Assistant Principal 

Learning with Care at Marian Catholic College - Knowing the Why?

At Marian Catholic College, our focus is on developing respectful and responsible learners in a nurturing and challenging learning environment. Teaching and Learning at the College incorporates student faith formation in the Catholic tradition, placing a strong emphasis on academic achievement and high expectations and standards across all areas of school life.

Teaching and Learning at Marian Catholic College centres on three main outcomes:

1. Increasing student academic achievement

2. Building positive relationships

3. Supporting student wellbeing and resilience

A key and successful teaching practice with a pastoral care approach that both nurtures and challenges our students and the school community is ‘Restorative Practice.’ Restorative Practice Processes have informed the learning needs and the pastoral care processes at this College for some years. This approach significantly supports our Marist and Merc traditions and values. Included below is an abbreviated article by Peta Blood that provides a rationale for restorative practice in schools and outlines how it may look in practice with students.

 

Restorative Practices – Building Connectedness and Fostering Emotional Literacy By Peta Blood

Intrinsically, schools are social places and learning is a social process. Students do not learn alone but rather in collaboration with their teachers, in the company of their peers, and with the support of their families. Emotions can facilitate or hamper their learning and their ultimate success in school’. (Zins et al. 2004) One of the biggest issues teachers face is how to manage the day to day difficulties and disruptions in the classroom or what we commonly refer to as “discipline.”

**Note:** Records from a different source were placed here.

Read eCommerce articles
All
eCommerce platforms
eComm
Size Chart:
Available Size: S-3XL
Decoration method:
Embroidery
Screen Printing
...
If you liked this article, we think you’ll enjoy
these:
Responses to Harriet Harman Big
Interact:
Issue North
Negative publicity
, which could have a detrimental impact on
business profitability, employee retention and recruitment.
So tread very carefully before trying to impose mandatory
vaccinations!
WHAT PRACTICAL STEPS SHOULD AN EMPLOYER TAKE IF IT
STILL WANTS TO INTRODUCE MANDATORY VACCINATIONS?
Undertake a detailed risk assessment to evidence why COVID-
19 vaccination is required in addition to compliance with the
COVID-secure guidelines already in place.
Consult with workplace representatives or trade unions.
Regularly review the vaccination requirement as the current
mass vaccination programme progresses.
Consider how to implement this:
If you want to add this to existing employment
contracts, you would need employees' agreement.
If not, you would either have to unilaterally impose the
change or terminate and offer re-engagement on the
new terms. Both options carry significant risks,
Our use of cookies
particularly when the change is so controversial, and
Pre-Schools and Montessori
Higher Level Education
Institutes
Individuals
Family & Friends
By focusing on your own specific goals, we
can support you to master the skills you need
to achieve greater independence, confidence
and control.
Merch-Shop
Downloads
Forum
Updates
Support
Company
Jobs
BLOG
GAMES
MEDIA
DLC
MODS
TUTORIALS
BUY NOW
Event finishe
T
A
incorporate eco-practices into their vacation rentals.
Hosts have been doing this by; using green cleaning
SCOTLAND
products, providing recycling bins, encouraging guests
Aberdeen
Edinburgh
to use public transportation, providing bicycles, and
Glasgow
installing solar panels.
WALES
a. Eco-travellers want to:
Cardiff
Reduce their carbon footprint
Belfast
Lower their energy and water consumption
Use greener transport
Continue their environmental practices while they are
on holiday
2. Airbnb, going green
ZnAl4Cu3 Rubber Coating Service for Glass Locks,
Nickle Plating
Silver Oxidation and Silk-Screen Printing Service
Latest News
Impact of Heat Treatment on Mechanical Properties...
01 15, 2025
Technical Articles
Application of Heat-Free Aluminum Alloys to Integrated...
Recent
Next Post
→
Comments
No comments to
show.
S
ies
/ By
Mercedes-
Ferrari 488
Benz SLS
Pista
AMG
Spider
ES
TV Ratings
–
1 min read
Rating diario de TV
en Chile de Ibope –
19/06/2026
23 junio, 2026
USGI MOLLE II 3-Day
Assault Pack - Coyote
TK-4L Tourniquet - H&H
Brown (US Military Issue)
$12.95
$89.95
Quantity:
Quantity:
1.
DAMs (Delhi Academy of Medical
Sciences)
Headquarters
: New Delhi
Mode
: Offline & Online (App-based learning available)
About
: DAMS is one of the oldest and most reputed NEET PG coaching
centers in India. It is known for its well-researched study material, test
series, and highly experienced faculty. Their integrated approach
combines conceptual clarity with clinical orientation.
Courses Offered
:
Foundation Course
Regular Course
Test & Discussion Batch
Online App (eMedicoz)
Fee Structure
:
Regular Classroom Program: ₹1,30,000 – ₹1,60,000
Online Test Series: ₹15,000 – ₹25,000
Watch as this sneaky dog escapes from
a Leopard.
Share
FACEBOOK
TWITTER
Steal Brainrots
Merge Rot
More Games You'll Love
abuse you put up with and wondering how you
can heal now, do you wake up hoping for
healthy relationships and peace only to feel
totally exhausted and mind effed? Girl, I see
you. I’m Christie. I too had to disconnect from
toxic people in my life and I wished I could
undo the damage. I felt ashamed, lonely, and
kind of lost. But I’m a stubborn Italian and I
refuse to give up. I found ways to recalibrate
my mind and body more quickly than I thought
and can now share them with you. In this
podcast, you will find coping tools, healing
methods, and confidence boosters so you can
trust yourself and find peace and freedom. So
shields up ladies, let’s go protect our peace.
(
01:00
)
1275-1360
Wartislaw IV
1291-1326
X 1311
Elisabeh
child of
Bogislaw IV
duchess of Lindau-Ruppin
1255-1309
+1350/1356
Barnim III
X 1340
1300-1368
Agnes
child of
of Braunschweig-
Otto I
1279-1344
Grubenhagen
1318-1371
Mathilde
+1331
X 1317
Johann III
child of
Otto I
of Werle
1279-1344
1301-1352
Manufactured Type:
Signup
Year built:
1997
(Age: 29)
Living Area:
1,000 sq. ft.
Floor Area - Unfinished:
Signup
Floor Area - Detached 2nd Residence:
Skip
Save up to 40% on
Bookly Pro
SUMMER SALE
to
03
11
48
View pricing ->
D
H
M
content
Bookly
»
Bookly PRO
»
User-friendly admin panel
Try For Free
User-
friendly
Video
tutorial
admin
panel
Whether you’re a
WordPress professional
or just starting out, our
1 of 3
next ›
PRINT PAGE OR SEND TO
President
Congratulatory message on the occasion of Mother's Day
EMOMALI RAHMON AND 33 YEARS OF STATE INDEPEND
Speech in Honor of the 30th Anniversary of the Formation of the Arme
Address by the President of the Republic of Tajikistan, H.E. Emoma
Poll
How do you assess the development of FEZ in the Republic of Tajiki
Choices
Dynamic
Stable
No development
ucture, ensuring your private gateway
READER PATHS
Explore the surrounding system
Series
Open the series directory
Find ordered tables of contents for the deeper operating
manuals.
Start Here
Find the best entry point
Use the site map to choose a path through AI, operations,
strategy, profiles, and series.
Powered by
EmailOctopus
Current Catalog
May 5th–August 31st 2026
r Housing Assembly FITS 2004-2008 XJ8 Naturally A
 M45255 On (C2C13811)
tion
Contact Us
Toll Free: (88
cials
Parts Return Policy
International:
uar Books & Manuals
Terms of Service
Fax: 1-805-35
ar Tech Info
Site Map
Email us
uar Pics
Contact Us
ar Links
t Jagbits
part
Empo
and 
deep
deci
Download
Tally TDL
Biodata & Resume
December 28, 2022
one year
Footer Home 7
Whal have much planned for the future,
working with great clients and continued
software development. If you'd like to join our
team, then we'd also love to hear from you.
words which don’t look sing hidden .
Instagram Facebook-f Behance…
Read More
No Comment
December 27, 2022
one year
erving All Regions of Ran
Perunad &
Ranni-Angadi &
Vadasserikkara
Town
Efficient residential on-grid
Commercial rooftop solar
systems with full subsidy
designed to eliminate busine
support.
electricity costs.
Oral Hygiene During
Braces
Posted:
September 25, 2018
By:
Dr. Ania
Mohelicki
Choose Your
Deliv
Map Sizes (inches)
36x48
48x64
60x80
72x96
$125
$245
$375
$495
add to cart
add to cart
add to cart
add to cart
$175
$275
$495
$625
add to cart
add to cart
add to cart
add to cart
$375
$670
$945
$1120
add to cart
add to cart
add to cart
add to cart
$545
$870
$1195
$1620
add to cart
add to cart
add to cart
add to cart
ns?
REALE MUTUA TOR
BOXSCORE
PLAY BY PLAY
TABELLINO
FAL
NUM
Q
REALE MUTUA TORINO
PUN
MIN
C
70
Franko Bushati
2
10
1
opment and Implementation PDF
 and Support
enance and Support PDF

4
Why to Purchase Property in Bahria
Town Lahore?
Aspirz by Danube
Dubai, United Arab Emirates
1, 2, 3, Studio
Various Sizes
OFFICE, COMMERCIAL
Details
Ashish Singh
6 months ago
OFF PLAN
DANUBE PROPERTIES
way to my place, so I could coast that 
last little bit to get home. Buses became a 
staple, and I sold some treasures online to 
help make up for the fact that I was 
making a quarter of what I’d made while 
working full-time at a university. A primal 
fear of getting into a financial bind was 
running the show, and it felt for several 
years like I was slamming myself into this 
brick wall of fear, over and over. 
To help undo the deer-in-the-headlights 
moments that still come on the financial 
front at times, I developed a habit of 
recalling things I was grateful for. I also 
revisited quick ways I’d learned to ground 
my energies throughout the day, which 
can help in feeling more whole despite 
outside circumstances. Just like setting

 Standard practices of discipline tend to rely on blame, alienation, exclusion and lead to disconnection from the school community. This disconnection has been connected to an increase in significant challenges for disconnected students in the wider community including involvement in youth crime, substance abuse, social concerns and issues. Our standard disciplinary systems may fail to address core relational issues, based instead on the principle that an offence is a breach of the school rules and an offence against the school, akin to our judicial system.

Standard disciplinary systems ask 3 questions:

Who is to blame?

What rule did they break?

and What is the punishment?

Alternatively, Restorative Practices is grounded in the principle that when something happens, it harms and damages relationships.

A different set of questions are asked:

What happened?

Who has been harmed/affected?

and What do we need to do to repair that harm?

It is only when I can take responsibility for what I have done and how that has affected you, that you will feel safe enough to tell me how I have harmed you and together we can explore what needs to happen to make amends. Rather than stigmatising and excluding students, it is saying – you are part of our community, we value you, but your behaviour in this instance is not OK. So what do we need to do to include you back into our Community?

 

Therefore, Peta Blood’s article articulates how Restorative Practices can provide a range of informal and formal practices that assist in the development of social literacy at three levels:

1. The informal preventative and proactive strategies and practices that build and strengthen relationships

2. Problem solving around day to day problems, difficulties and conflicts, and

3. Formal interventions to deal with significant issues of harm, with a focus on repairing relationships when something has happened to damage our Community

Wishing you all the best for a safe and happy weekend.